Given request - Copy the lines below exactly, leaving out the pictures.

Records for processing -

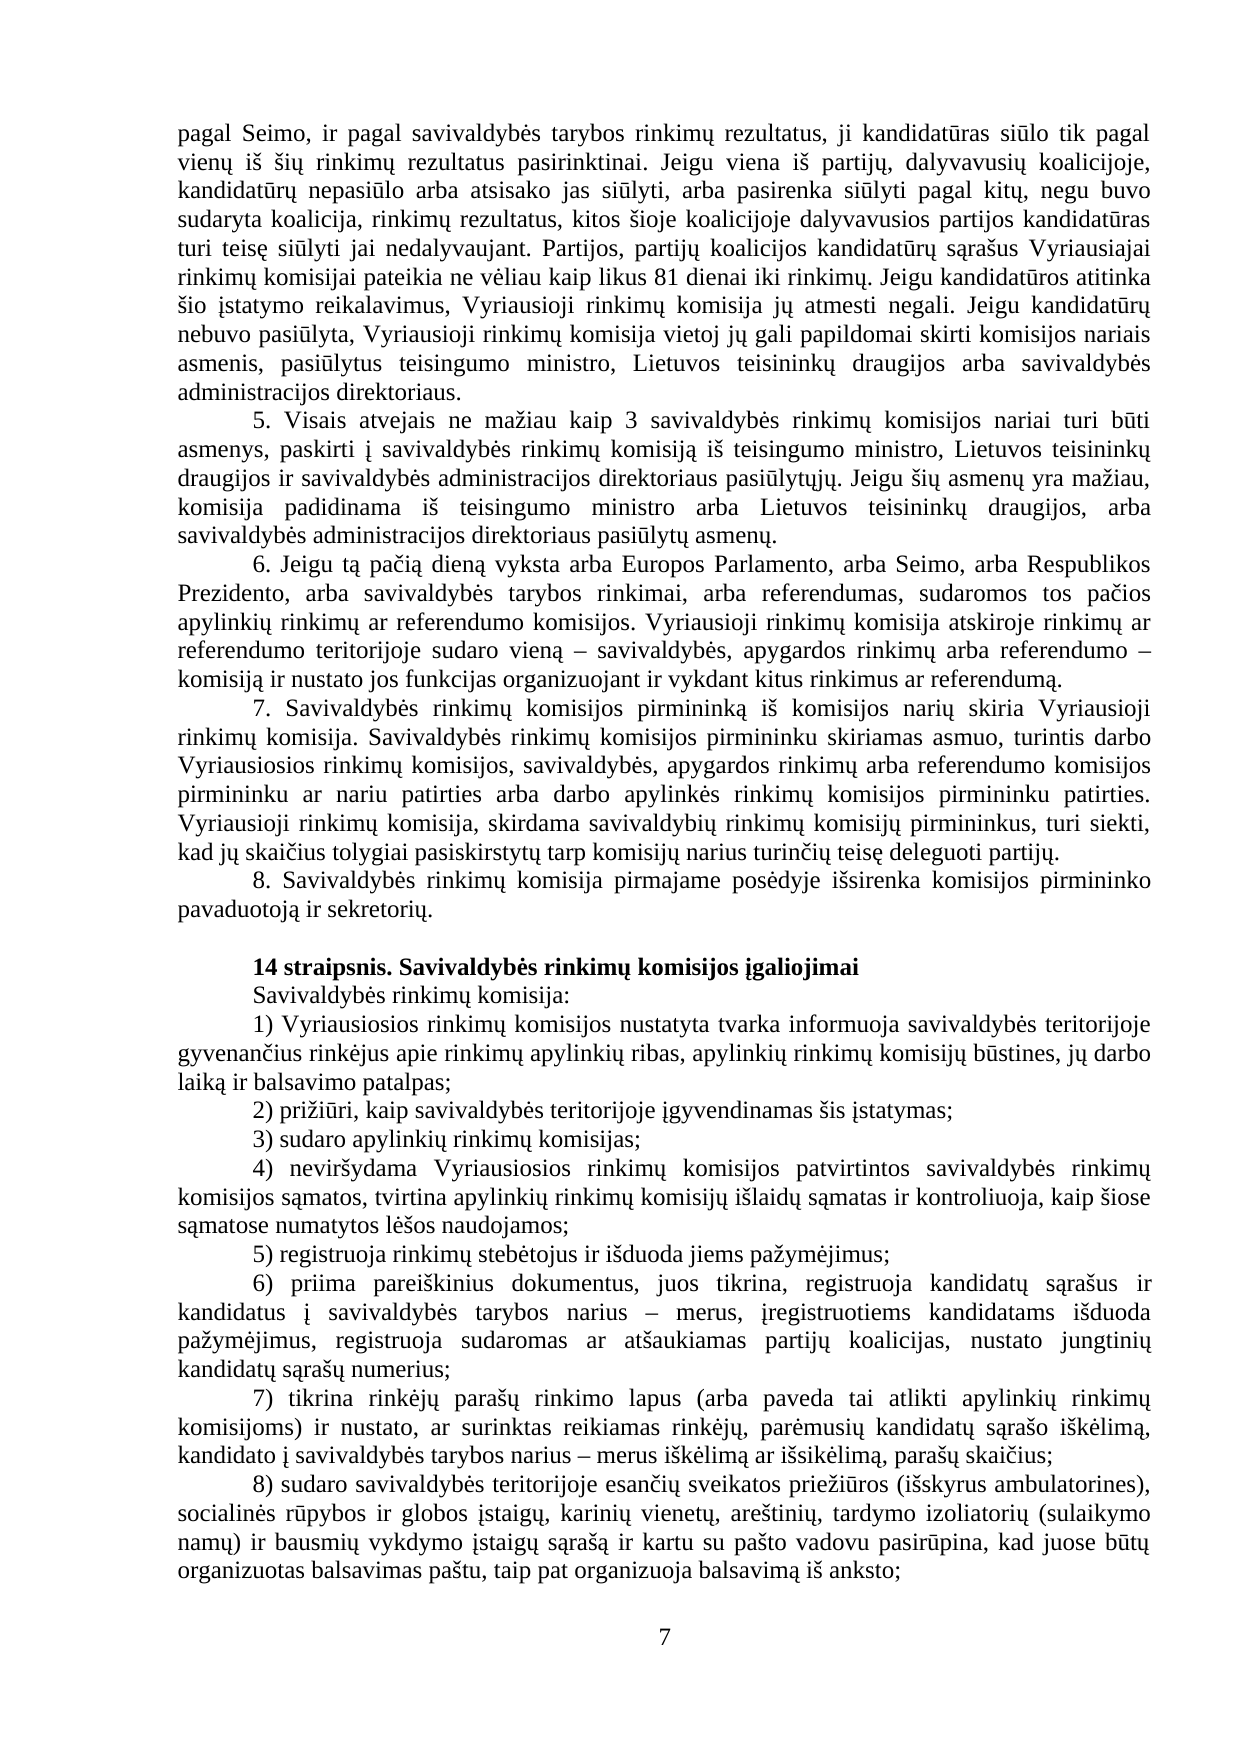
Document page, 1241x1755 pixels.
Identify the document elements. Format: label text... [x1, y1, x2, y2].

text 1) Vyriausiosios rinkimų komisijos nustatyta tvarka informuoja savivaldybės teritorijoje gyvenančius rinkėjus apie rinkimų apylinkių ribas, apylinkių rinkimų komisijų būstines, jų darbo laiką ir balsavimo patalpas; [177, 1009, 1152, 1096]
text pagal Seimo, ir pagal savivaldybės tarybos rinkimų rezultatus, ji kandidatūras siūlo tik pagal vienų iš šių rinkimų rezultatus pasirinktinai. Jeigu viena iš partijų, dalyvavusių koalicijoje, kandidatūrų nepasiūlo arba atsisako jas siūlyti, arba pasirenka siūlyti pagal kitų, negu buvo sudaryta koalicija, rinkimų rezultatus, kitos šioje koalicijoje dalyvavusios partijos kandidatūras turi teisę siūlyti jai nedalyvaujant. Partijos, partijų koalicijos kandidatūrų sąrašus Vyriausiajai rinkimų komisijai pateikia ne vėliau kaip likus 81 dienai iki rinkimų. Jeigu kandidatūros atitinka šio įstatymo reikalavimus, Vyriausioji rinkimų komisija jų atmesti negali. Jeigu kandidatūrų nebuvo pasiūlyta, Vyriausioji rinkimų komisija vietoj jų gali papildomai skirti komisijos nariais asmenis, pasiūlytus teisingumo ministro, Lietuvos teisininkų draugijos arba savivaldybės administracijos direktoriaus. [177, 118, 1152, 406]
text 6. Jeigu tą pačią dieną vyksta arba Europos Parlamento, arba Seimo, arba Respublikos Prezidento, arba savivaldybės tarybos rinkimai, arba referendumas, sudaromos tos pačios apylinkių rinkimų ar referendumo komisijos. Vyriausioji rinkimų komisija atskiroje rinkimų ar referendumo teritorijoje sudaro vieną – savivaldybės, apygardos rinkimų arba referendumo – komisiją ir nustato jos funkcijas organizuojant ir vykdant kitus rinkimus ar referendumą. [177, 549, 1152, 693]
text 14 straipsnis. Savivaldybės rinkimų komisijos įgaliojimai [177, 952, 1152, 981]
text 8) sudaro savivaldybės teritorijoje esančių sveikatos priežiūros (išskyrus ambulatorines), socialinės rūpybos ir globos įstaigų, karinių vienetų, areštinių, tardymo izoliatorių (sulaikymo namų) ir bausmių vykdymo įstaigų sąrašą ir kartu su pašto vadovu pasirūpina, kad juose būtų organizuotas balsavimas paštu, taip pat organizuoja balsavimą iš anksto; [177, 1469, 1152, 1584]
text 2) prižiūri, kaip savivaldybės teritorijoje įgyvendinamas šis įstatymas; [177, 1096, 1152, 1124]
text 7. Savivaldybės rinkimų komisijos pirmininką iš komisijos narių skiria Vyriausioji rinkimų komisija. Savivaldybės rinkimų komisijos pirmininku skiriamas asmuo, turintis darbo Vyriausiosios rinkimų komisijos, savivaldybės, apygardos rinkimų arba referendumo komisijos pirmininku ar nariu patirties arba darbo apylinkės rinkimų komisijos pirmininku patirties. Vyriausioji rinkimų komisija, skirdama savivaldybių rinkimų komisijų pirmininkus, turi siekti, kad jų skaičius tolygiai pasiskirstytų tarp komisijų narius turinčių teisę deleguoti partijų. [177, 693, 1152, 866]
text 8. Savivaldybės rinkimų komisija pirmajame posėdyje išsirenka komisijos pirmininko pavaduotoją ir sekretorių. [177, 866, 1152, 923]
text 5. Visais atvejais ne mažiau kaip 3 savivaldybės rinkimų komisijos nariai turi būti asmenys, paskirti į savivaldybės rinkimų komisiją iš teisingumo ministro, Lietuvos teisininkų draugijos ir savivaldybės administracijos direktoriaus pasiūlytųjų. Jeigu šių asmenų yra mažiau, komisija padidinama iš teisingumo ministro arba Lietuvos teisininkų draugijos, arba savivaldybės administracijos direktoriaus pasiūlytų asmenų. [177, 406, 1152, 549]
text 7) tikrina rinkėjų parašų rinkimo lapus (arba paveda tai atlikti apylinkių rinkimų komisijoms) ir nustato, ar surinktas reikiamas rinkėjų, parėmusių kandidatų sąrašo iškėlimą, kandidato į savivaldybės tarybos narius – merus iškėlimą ar išsikėlimą, parašų skaičius; [177, 1383, 1152, 1469]
text 4) neviršydama Vyriausiosios rinkimų komisijos patvirtintos savivaldybės rinkimų komisijos sąmatos, tvirtina apylinkių rinkimų komisijų išlaidų sąmatas ir kontroliuoja, kaip šiose sąmatose numatytos lėšos naudojamos; [177, 1153, 1152, 1239]
text 5) registruoja rinkimų stebėtojus ir išduoda jiems pažymėjimus; [177, 1239, 1152, 1268]
text Savivaldybės rinkimų komisija: [177, 981, 1152, 1009]
text 6) priima pareiškinius dokumentus, juos tikrina, registruoja kandidatų sąrašus ir kandidatus į savivaldybės tarybos narius – merus, įregistruotiems kandidatams išduoda pažymėjimus, registruoja sudaromas ar atšaukiamas partijų koalicijas, nustato jungtinių kandidatų sąrašų numerius; [177, 1268, 1152, 1383]
text 3) sudaro apylinkių rinkimų komisijas; [177, 1124, 1152, 1153]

Solution for this task -
Document page, 1241x1755 pixels.
Identify the document elements. Format: label text... [x1, y1, x2, y2].

text 1) Vyriausiosios rinkimų komisijos nustatyta tvarka informuoja savivaldybės teritorijoje gyvenančius rinkėjus apie rinkimų apylinkių ribas, apylinkių rinkimų komisijų būstines, jų darbo laiką ir balsavimo patalpas; [177, 1009, 1152, 1096]
text pagal Seimo, ir pagal savivaldybės tarybos rinkimų rezultatus, ji kandidatūras siūlo tik pagal vienų iš šių rinkimų rezultatus pasirinktinai. Jeigu viena iš partijų, dalyvavusių koalicijoje, kandidatūrų nepasiūlo arba atsisako jas siūlyti, arba pasirenka siūlyti pagal kitų, negu buvo sudaryta koalicija, rinkimų rezultatus, kitos šioje koalicijoje dalyvavusios partijos kandidatūras turi teisę siūlyti jai nedalyvaujant. Partijos, partijų koalicijos kandidatūrų sąrašus Vyriausiajai rinkimų komisijai pateikia ne vėliau kaip likus 81 dienai iki rinkimų. Jeigu kandidatūros atitinka šio įstatymo reikalavimus, Vyriausioji rinkimų komisija jų atmesti negali. Jeigu kandidatūrų nebuvo pasiūlyta, Vyriausioji rinkimų komisija vietoj jų gali papildomai skirti komisijos nariais asmenis, pasiūlytus teisingumo ministro, Lietuvos teisininkų draugijos arba savivaldybės administracijos direktoriaus. [177, 118, 1152, 406]
text 6. Jeigu tą pačią dieną vyksta arba Europos Parlamento, arba Seimo, arba Respublikos Prezidento, arba savivaldybės tarybos rinkimai, arba referendumas, sudaromos tos pačios apylinkių rinkimų ar referendumo komisijos. Vyriausioji rinkimų komisija atskiroje rinkimų ar referendumo teritorijoje sudaro vieną – savivaldybės, apygardos rinkimų arba referendumo – komisiją ir nustato jos funkcijas organizuojant ir vykdant kitus rinkimus ar referendumą. [177, 549, 1152, 693]
text 14 straipsnis. Savivaldybės rinkimų komisijos įgaliojimai [177, 952, 1152, 981]
text 8) sudaro savivaldybės teritorijoje esančių sveikatos priežiūros (išskyrus ambulatorines), socialinės rūpybos ir globos įstaigų, karinių vienetų, areštinių, tardymo izoliatorių (sulaikymo namų) ir bausmių vykdymo įstaigų sąrašą ir kartu su pašto vadovu pasirūpina, kad juose būtų organizuotas balsavimas paštu, taip pat organizuoja balsavimą iš anksto; [177, 1469, 1152, 1584]
text 2) prižiūri, kaip savivaldybės teritorijoje įgyvendinamas šis įstatymas; [177, 1096, 1152, 1124]
text 7. Savivaldybės rinkimų komisijos pirmininką iš komisijos narių skiria Vyriausioji rinkimų komisija. Savivaldybės rinkimų komisijos pirmininku skiriamas asmuo, turintis darbo Vyriausiosios rinkimų komisijos, savivaldybės, apygardos rinkimų arba referendumo komisijos pirmininku ar nariu patirties arba darbo apylinkės rinkimų komisijos pirmininku patirties. Vyriausioji rinkimų komisija, skirdama savivaldybių rinkimų komisijų pirmininkus, turi siekti, kad jų skaičius tolygiai pasiskirstytų tarp komisijų narius turinčių teisę deleguoti partijų. [177, 693, 1152, 866]
text 8. Savivaldybės rinkimų komisija pirmajame posėdyje išsirenka komisijos pirmininko pavaduotoją ir sekretorių. [177, 866, 1152, 923]
text 5. Visais atvejais ne mažiau kaip 3 savivaldybės rinkimų komisijos nariai turi būti asmenys, paskirti į savivaldybės rinkimų komisiją iš teisingumo ministro, Lietuvos teisininkų draugijos ir savivaldybės administracijos direktoriaus pasiūlytųjų. Jeigu šių asmenų yra mažiau, komisija padidinama iš teisingumo ministro arba Lietuvos teisininkų draugijos, arba savivaldybės administracijos direktoriaus pasiūlytų asmenų. [177, 406, 1152, 549]
text 7) tikrina rinkėjų parašų rinkimo lapus (arba paveda tai atlikti apylinkių rinkimų komisijoms) ir nustato, ar surinktas reikiamas rinkėjų, parėmusių kandidatų sąrašo iškėlimą, kandidato į savivaldybės tarybos narius – merus iškėlimą ar išsikėlimą, parašų skaičius; [177, 1383, 1152, 1469]
text 4) neviršydama Vyriausiosios rinkimų komisijos patvirtintos savivaldybės rinkimų komisijos sąmatos, tvirtina apylinkių rinkimų komisijų išlaidų sąmatas ir kontroliuoja, kaip šiose sąmatose numatytos lėšos naudojamos; [177, 1153, 1152, 1239]
text 5) registruoja rinkimų stebėtojus ir išduoda jiems pažymėjimus; [177, 1239, 1152, 1268]
text Savivaldybės rinkimų komisija: [177, 981, 1152, 1009]
text 6) priima pareiškinius dokumentus, juos tikrina, registruoja kandidatų sąrašus ir kandidatus į savivaldybės tarybos narius – merus, įregistruotiems kandidatams išduoda pažymėjimus, registruoja sudaromas ar atšaukiamas partijų koalicijas, nustato jungtinių kandidatų sąrašų numerius; [177, 1268, 1152, 1383]
text 3) sudaro apylinkių rinkimų komisijas; [177, 1124, 1152, 1153]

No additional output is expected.